▶

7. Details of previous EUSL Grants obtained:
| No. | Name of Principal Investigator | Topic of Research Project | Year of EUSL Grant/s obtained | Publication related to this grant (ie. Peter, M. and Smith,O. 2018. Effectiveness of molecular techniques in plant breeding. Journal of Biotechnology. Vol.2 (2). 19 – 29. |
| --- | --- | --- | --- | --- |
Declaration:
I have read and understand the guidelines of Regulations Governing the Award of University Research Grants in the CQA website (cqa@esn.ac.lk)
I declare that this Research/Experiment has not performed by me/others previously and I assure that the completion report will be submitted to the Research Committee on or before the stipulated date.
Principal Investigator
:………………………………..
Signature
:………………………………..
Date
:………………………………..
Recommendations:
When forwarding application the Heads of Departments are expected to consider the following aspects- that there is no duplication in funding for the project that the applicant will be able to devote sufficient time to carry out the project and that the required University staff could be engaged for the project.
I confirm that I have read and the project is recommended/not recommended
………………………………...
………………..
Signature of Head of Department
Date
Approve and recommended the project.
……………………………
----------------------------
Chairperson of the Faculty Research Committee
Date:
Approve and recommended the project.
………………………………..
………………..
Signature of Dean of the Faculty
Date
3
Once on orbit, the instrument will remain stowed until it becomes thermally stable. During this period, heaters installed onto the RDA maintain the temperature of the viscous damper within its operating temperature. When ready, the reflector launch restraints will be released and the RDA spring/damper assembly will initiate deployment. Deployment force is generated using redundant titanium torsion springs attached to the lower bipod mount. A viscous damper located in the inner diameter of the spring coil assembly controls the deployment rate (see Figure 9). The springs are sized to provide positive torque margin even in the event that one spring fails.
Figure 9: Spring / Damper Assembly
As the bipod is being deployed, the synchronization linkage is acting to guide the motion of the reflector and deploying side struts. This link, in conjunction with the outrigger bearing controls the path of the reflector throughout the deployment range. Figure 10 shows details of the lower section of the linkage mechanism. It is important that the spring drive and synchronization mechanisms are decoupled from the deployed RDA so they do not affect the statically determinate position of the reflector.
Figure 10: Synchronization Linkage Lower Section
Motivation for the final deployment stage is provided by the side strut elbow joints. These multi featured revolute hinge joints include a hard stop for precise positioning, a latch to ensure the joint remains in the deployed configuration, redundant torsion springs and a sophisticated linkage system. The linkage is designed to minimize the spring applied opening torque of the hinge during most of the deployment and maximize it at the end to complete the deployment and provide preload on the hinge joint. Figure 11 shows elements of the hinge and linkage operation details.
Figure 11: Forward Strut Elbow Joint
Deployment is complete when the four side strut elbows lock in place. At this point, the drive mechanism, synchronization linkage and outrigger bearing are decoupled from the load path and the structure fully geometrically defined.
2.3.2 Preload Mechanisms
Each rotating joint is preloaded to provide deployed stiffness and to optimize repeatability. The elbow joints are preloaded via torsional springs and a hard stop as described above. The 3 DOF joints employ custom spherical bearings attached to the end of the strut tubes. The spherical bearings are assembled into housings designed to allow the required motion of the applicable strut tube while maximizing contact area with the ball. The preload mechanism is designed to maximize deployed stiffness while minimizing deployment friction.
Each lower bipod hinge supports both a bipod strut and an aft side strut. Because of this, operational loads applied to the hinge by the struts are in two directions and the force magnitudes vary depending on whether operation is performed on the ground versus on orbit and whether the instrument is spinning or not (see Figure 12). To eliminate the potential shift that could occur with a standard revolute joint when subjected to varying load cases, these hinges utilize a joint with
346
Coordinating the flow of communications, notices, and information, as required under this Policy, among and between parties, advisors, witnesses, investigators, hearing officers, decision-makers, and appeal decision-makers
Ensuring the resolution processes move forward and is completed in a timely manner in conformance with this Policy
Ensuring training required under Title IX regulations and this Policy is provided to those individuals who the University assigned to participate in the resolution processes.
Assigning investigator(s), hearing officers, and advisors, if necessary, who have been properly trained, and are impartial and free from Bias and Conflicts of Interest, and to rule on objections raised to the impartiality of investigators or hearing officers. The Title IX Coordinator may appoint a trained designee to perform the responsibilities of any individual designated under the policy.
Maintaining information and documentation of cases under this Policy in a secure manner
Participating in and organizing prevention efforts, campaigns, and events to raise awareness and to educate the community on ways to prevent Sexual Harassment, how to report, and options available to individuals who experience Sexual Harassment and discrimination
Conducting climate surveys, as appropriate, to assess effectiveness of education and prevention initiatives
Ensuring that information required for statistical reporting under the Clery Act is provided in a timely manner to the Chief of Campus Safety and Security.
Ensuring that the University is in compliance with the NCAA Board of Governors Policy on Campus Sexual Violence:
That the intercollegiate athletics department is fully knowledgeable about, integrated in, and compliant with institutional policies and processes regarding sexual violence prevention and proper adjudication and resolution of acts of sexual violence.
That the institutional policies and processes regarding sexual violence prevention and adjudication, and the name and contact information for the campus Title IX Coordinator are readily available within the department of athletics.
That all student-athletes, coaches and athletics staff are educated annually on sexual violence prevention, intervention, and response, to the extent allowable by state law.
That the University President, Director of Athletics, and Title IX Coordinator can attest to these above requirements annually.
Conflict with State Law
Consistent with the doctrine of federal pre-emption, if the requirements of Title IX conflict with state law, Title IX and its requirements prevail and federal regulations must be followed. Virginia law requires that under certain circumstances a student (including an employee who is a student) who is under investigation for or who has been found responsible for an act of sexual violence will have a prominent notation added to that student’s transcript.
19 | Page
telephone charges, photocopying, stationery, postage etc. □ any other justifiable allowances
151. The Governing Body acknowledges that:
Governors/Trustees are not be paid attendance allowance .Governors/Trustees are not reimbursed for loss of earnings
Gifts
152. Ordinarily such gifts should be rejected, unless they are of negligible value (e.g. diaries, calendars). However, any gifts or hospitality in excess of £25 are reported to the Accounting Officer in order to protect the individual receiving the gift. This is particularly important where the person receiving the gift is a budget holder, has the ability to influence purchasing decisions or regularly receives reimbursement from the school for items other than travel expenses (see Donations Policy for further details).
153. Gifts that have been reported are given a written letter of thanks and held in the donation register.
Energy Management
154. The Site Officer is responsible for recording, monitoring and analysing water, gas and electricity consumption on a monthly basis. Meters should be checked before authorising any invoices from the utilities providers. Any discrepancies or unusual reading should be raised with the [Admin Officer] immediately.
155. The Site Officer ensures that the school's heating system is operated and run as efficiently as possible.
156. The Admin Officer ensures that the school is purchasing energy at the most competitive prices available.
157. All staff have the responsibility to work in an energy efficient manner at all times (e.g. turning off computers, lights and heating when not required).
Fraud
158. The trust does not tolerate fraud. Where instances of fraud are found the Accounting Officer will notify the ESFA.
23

◀

**About this task:** Every entry above should be given again exactly as shown.

**Result:**
7. Details of previous EUSL Grants obtained:
| No. | Name of Principal Investigator | Topic of Research Project | Year of EUSL Grant/s obtained | Publication related to this grant (ie. Peter, M. and Smith,O. 2018. Effectiveness of molecular techniques in plant breeding. Journal of Biotechnology. Vol.2 (2). 19 – 29. |
| --- | --- | --- | --- | --- |
Declaration:
I have read and understand the guidelines of Regulations Governing the Award of University Research Grants in the CQA website (cqa@esn.ac.lk)
I declare that this Research/Experiment has not performed by me/others previously and I assure that the completion report will be submitted to the Research Committee on or before the stipulated date.
Principal Investigator
:………………………………..
Signature
:………………………………..
Date
:………………………………..
Recommendations:
When forwarding application the Heads of Departments are expected to consider the following aspects- that there is no duplication in funding for the project that the applicant will be able to devote sufficient time to carry out the project and that the required University staff could be engaged for the project.
I confirm that I have read and the project is recommended/not recommended
………………………………...
………………..
Signature of Head of Department
Date
Approve and recommended the project.
……………………………
----------------------------
Chairperson of the Faculty Research Committee
Date:
Approve and recommended the project.
………………………………..
………………..
Signature of Dean of the Faculty
Date
3
Once on orbit, the instrument will remain stowed until it becomes thermally stable. During this period, heaters installed onto the RDA maintain the temperature of the viscous damper within its operating temperature. When ready, the reflector launch restraints will be released and the RDA spring/damper assembly will initiate deployment. Deployment force is generated using redundant titanium torsion springs attached to the lower bipod mount. A viscous damper located in the inner diameter of the spring coil assembly controls the deployment rate (see Figure 9). The springs are sized to provide positive torque margin even in the event that one spring fails.
Figure 9: Spring / Damper Assembly
As the bipod is being deployed, the synchronization linkage is acting to guide the motion of the reflector and deploying side struts. This link, in conjunction with the outrigger bearing controls the path of the reflector throughout the deployment range. Figure 10 shows details of the lower section of the linkage mechanism. It is important that the spring drive and synchronization mechanisms are decoupled from the deployed RDA so they do not affect the statically determinate position of the reflector.
Figure 10: Synchronization Linkage Lower Section
Motivation for the final deployment stage is provided by the side strut elbow joints. These multi featured revolute hinge joints include a hard stop for precise positioning, a latch to ensure the joint remains in the deployed configuration, redundant torsion springs and a sophisticated linkage system. The linkage is designed to minimize the spring applied opening torque of the hinge during most of the deployment and maximize it at the end to complete the deployment and provide preload on the hinge joint. Figure 11 shows elements of the hinge and linkage operation details.
Figure 11: Forward Strut Elbow Joint
Deployment is complete when the four side strut elbows lock in place. At this point, the drive mechanism, synchronization linkage and outrigger bearing are decoupled from the load path and the structure fully geometrically defined.
2.3.2 Preload Mechanisms
Each rotating joint is preloaded to provide deployed stiffness and to optimize repeatability. The elbow joints are preloaded via torsional springs and a hard stop as described above. The 3 DOF joints employ custom spherical bearings attached to the end of the strut tubes. The spherical bearings are assembled into housings designed to allow the required motion of the applicable strut tube while maximizing contact area with the ball. The preload mechanism is designed to maximize deployed stiffness while minimizing deployment friction.
Each lower bipod hinge supports both a bipod strut and an aft side strut. Because of this, operational loads applied to the hinge by the struts are in two directions and the force magnitudes vary depending on whether operation is performed on the ground versus on orbit and whether the instrument is spinning or not (see Figure 12). To eliminate the potential shift that could occur with a standard revolute joint when subjected to varying load cases, these hinges utilize a joint with
346
Coordinating the flow of communications, notices, and information, as required under this Policy, among and between parties, advisors, witnesses, investigators, hearing officers, decision-makers, and appeal decision-makers
Ensuring the resolution processes move forward and is completed in a timely manner in conformance with this Policy
Ensuring training required under Title IX regulations and this Policy is provided to those individuals who the University assigned to participate in the resolution processes.
Assigning investigator(s), hearing officers, and advisors, if necessary, who have been properly trained, and are impartial and free from Bias and Conflicts of Interest, and to rule on objections raised to the impartiality of investigators or hearing officers. The Title IX Coordinator may appoint a trained designee to perform the responsibilities of any individual designated under the policy.
Maintaining information and documentation of cases under this Policy in a secure manner
Participating in and organizing prevention efforts, campaigns, and events to raise awareness and to educate the community on ways to prevent Sexual Harassment, how to report, and options available to individuals who experience Sexual Harassment and discrimination
Conducting climate surveys, as appropriate, to assess effectiveness of education and prevention initiatives
Ensuring that information required for statistical reporting under the Clery Act is provided in a timely manner to the Chief of Campus Safety and Security.
Ensuring that the University is in compliance with the NCAA Board of Governors Policy on Campus Sexual Violence:
That the intercollegiate athletics department is fully knowledgeable about, integrated in, and compliant with institutional policies and processes regarding sexual violence prevention and proper adjudication and resolution of acts of sexual violence.
That the institutional policies and processes regarding sexual violence prevention and adjudication, and the name and contact information for the campus Title IX Coordinator are readily available within the department of athletics.
That all student-athletes, coaches and athletics staff are educated annually on sexual violence prevention, intervention, and response, to the extent allowable by state law.
That the University President, Director of Athletics, and Title IX Coordinator can attest to these above requirements annually.
Conflict with State Law
Consistent with the doctrine of federal pre-emption, if the requirements of Title IX conflict with state law, Title IX and its requirements prevail and federal regulations must be followed. Virginia law requires that under certain circumstances a student (including an employee who is a student) who is under investigation for or who has been found responsible for an act of sexual violence will have a prominent notation added to that student’s transcript.
19 | Page
telephone charges, photocopying, stationery, postage etc. □ any other justifiable allowances
151. The Governing Body acknowledges that:
Governors/Trustees are not be paid attendance allowance .Governors/Trustees are not reimbursed for loss of earnings
Gifts
152. Ordinarily such gifts should be rejected, unless they are of negligible value (e.g. diaries, calendars). However, any gifts or hospitality in excess of £25 are reported to the Accounting Officer in order to protect the individual receiving the gift. This is particularly important where the person receiving the gift is a budget holder, has the ability to influence purchasing decisions or regularly receives reimbursement from the school for items other than travel expenses (see Donations Policy for further details).
153. Gifts that have been reported are given a written letter of thanks and held in the donation register.
Energy Management
154. The Site Officer is responsible for recording, monitoring and analysing water, gas and electricity consumption on a monthly basis. Meters should be checked before authorising any invoices from the utilities providers. Any discrepancies or unusual reading should be raised with the [Admin Officer] immediately.
155. The Site Officer ensures that the school's heating system is operated and run as efficiently as possible.
156. The Admin Officer ensures that the school is purchasing energy at the most competitive prices available.
157. All staff have the responsibility to work in an energy efficient manner at all times (e.g. turning off computers, lights and heating when not required).
Fraud
158. The trust does not tolerate fraud. Where instances of fraud are found the Accounting Officer will notify the ESFA.
23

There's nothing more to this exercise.